> [Your goal]
Go to the line containing "right eye: (328, 198)" in the records below and print it and every following line exactly, on through the line containing "right knee: (292, 437)", then stop.

[People photos with keypoints]
============
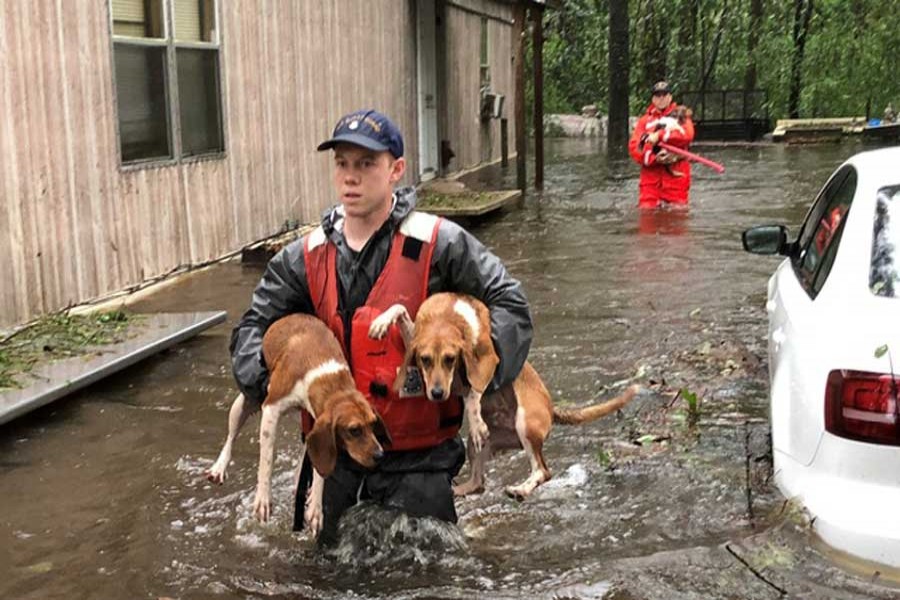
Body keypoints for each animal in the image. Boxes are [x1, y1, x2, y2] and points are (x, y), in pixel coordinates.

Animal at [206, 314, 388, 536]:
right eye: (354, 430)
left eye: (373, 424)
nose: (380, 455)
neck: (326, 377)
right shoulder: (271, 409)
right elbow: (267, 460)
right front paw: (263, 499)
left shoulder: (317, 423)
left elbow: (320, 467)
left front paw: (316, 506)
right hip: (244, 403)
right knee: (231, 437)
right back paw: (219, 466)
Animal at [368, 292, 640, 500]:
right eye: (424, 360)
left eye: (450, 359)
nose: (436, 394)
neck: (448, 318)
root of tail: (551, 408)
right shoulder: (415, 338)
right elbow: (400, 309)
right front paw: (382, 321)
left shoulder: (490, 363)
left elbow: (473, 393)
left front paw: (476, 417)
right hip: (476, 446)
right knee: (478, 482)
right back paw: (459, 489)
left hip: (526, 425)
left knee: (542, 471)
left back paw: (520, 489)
============
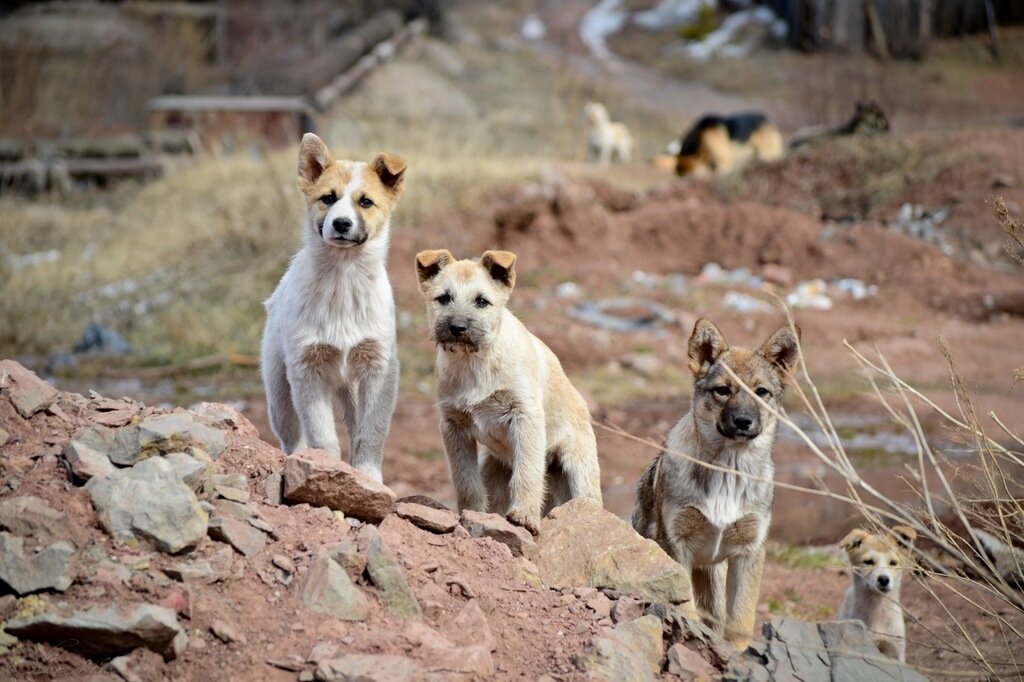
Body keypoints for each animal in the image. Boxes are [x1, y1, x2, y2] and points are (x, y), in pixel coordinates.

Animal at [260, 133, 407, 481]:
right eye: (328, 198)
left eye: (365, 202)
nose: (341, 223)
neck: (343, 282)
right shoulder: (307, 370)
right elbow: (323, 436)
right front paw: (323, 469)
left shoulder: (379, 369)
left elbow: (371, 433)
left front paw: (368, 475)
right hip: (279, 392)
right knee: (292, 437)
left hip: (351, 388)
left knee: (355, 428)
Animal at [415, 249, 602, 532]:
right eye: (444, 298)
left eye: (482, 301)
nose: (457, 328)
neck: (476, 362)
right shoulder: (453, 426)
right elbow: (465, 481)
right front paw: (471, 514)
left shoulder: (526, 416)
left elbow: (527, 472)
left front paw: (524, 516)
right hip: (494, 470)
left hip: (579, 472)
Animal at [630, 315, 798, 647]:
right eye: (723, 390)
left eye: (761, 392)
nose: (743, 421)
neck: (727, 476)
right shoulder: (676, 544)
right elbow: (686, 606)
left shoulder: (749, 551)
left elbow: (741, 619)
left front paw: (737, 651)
============
> [Reply]
right eye: (328, 198)
left eye: (365, 202)
nose: (341, 223)
neck: (343, 282)
right shoulder: (307, 370)
right elbow: (323, 436)
right front paw: (323, 469)
left shoulder: (379, 369)
left elbow: (371, 433)
left front paw: (368, 475)
right hip: (279, 392)
right knee: (292, 437)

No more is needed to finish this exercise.